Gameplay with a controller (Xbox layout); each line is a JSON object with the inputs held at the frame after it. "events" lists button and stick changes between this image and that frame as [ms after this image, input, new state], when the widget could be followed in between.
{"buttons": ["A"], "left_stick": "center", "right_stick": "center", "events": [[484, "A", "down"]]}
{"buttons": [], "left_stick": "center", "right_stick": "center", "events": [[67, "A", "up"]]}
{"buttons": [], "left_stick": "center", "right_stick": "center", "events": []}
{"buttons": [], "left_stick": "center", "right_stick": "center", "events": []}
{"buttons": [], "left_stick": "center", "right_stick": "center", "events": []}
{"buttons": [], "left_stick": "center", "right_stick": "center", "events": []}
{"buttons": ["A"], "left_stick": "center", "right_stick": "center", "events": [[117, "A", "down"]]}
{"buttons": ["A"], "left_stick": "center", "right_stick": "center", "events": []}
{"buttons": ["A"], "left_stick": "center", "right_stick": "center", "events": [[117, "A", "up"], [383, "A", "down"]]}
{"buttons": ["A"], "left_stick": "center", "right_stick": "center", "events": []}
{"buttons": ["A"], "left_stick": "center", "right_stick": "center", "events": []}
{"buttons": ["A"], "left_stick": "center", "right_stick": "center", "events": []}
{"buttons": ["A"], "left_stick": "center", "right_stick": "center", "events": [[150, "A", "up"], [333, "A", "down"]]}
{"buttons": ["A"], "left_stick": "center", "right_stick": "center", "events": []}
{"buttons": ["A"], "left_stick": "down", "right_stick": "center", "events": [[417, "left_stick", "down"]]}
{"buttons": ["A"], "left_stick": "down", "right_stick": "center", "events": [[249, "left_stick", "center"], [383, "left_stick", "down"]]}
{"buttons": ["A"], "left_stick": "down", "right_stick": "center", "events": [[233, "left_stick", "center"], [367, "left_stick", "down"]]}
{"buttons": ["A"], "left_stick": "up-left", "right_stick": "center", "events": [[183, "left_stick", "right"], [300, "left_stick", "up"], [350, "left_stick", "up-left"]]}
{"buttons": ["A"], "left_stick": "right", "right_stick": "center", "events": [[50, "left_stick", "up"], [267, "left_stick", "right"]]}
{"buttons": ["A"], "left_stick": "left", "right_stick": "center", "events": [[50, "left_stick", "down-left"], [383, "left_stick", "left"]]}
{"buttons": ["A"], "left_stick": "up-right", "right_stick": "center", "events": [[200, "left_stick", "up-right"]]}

→ **Work to complete**
For each line of the material that contains "down", return a copy.

→ **Answer section**
{"buttons": ["A"], "left_stick": "center", "right_stick": "center", "events": [[484, "A", "down"]]}
{"buttons": ["A"], "left_stick": "center", "right_stick": "center", "events": [[117, "A", "down"]]}
{"buttons": ["A"], "left_stick": "center", "right_stick": "center", "events": [[117, "A", "up"], [383, "A", "down"]]}
{"buttons": ["A"], "left_stick": "center", "right_stick": "center", "events": [[150, "A", "up"], [333, "A", "down"]]}
{"buttons": ["A"], "left_stick": "down", "right_stick": "center", "events": [[417, "left_stick", "down"]]}
{"buttons": ["A"], "left_stick": "down", "right_stick": "center", "events": [[249, "left_stick", "center"], [383, "left_stick", "down"]]}
{"buttons": ["A"], "left_stick": "down", "right_stick": "center", "events": [[233, "left_stick", "center"], [367, "left_stick", "down"]]}
{"buttons": ["A"], "left_stick": "left", "right_stick": "center", "events": [[50, "left_stick", "down-left"], [383, "left_stick", "left"]]}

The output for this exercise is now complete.